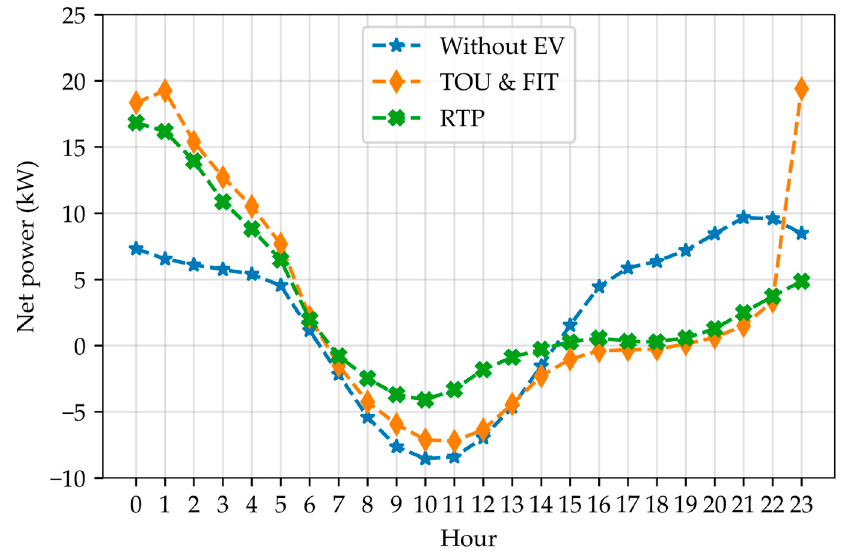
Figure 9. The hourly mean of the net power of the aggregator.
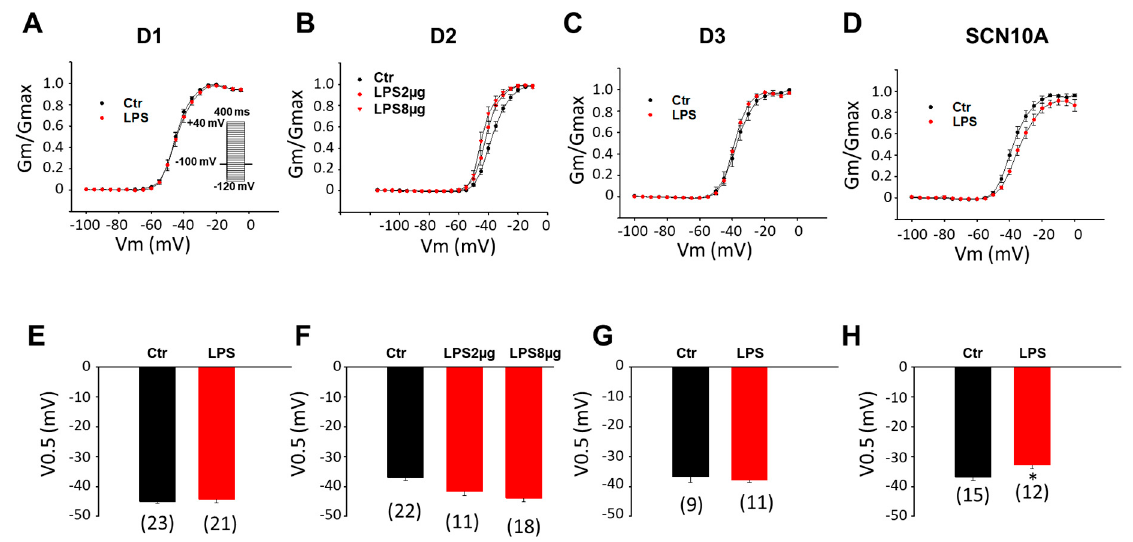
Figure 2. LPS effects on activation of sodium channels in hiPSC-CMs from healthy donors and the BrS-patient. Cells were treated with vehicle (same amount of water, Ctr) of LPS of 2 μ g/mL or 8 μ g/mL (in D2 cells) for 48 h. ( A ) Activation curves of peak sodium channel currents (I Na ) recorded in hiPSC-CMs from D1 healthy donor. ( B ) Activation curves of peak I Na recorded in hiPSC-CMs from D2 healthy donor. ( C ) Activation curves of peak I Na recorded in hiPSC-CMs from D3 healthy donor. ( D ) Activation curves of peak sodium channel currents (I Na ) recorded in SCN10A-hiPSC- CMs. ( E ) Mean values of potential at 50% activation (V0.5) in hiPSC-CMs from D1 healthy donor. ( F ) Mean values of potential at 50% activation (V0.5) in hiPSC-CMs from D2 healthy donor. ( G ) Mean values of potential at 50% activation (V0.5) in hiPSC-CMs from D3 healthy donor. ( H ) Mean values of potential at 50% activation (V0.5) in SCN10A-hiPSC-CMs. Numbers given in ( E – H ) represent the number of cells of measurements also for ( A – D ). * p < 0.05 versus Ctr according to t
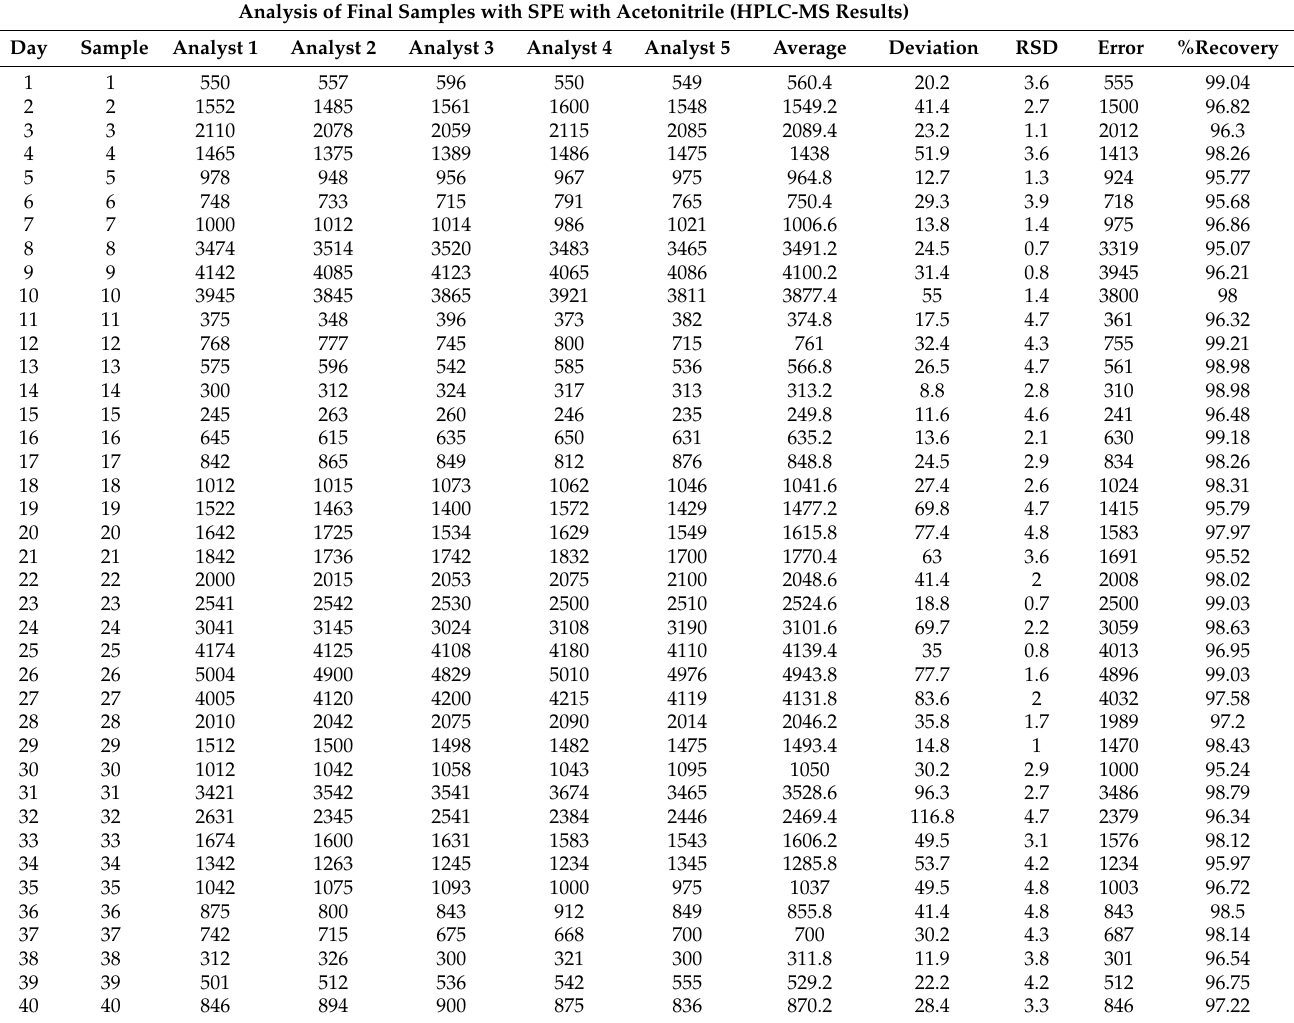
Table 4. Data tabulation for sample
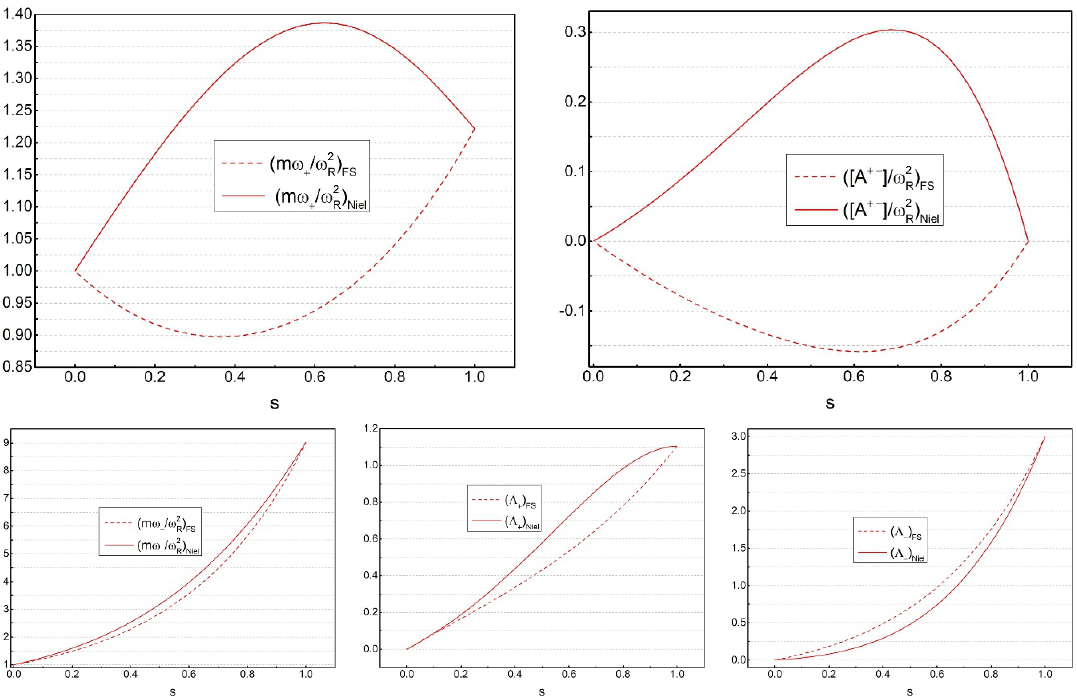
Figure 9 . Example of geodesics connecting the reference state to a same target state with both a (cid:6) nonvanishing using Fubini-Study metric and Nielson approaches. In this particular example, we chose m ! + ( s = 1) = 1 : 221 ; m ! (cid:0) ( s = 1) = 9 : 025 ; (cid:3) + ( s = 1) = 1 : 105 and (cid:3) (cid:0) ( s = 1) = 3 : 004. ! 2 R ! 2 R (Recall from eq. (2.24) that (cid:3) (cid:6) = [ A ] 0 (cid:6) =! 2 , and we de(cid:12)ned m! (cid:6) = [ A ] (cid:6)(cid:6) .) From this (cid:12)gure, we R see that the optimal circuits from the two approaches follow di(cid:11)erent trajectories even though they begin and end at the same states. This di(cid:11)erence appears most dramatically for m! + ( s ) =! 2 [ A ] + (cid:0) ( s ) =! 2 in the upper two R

....................

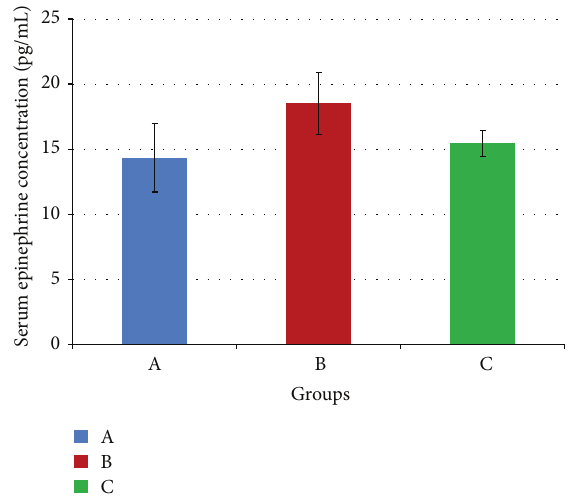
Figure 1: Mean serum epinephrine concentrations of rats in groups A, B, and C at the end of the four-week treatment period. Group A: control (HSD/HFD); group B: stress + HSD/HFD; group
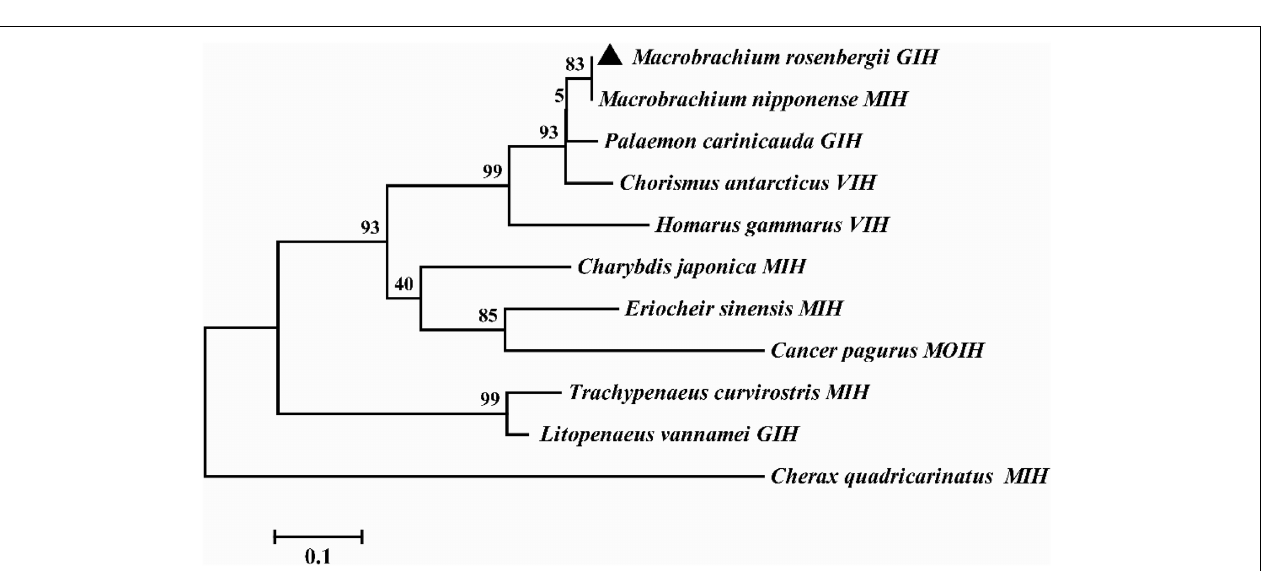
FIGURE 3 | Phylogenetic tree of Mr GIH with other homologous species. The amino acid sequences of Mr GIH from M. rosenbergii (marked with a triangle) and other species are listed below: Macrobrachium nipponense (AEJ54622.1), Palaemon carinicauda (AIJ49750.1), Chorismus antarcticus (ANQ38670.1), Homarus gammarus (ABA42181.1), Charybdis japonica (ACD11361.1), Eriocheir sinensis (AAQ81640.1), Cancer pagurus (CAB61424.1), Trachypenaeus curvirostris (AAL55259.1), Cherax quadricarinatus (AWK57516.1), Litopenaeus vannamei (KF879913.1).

....................

Task prompt
In the records above, find the line with "Table 4. Data tabulation for sample" and the line with "Figure 9 . Example"; please transcribe exactly those two lines and all lines between them, omitting any picture.

Completed task
Table 4. Data tabulation for sample
Figure 9 . Example of geodesics connecting the reference state to a same target state with both a (cid:6) nonvanishing using Fubini-Study metric and Nielson approaches. In this particular example, we chose m ! + ( s = 1) = 1 : 221 ; m ! (cid:0) ( s = 1) = 9 : 025 ; (cid:3) + ( s = 1) = 1 : 105 and (cid:3) (cid:0) ( s = 1) = 3 : 004. ! 2 R ! 2 R (Recall from eq. (2.24) that (cid:3) (cid:6) = [ A ] 0 (cid:6) =! 2 , and we de(cid:12)ned m! (cid:6) = [ A ] (cid:6)(cid:6) .) From this (cid:12)gure, we R see that the optimal circuits from the two approaches follow di(cid:11)erent trajectories even though they begin and end at the same states. This di(cid:11)erence appears most dramatically for m! + ( s ) =! 2 [ A ] + (cid:0) ( s ) =! 2 in the upper two R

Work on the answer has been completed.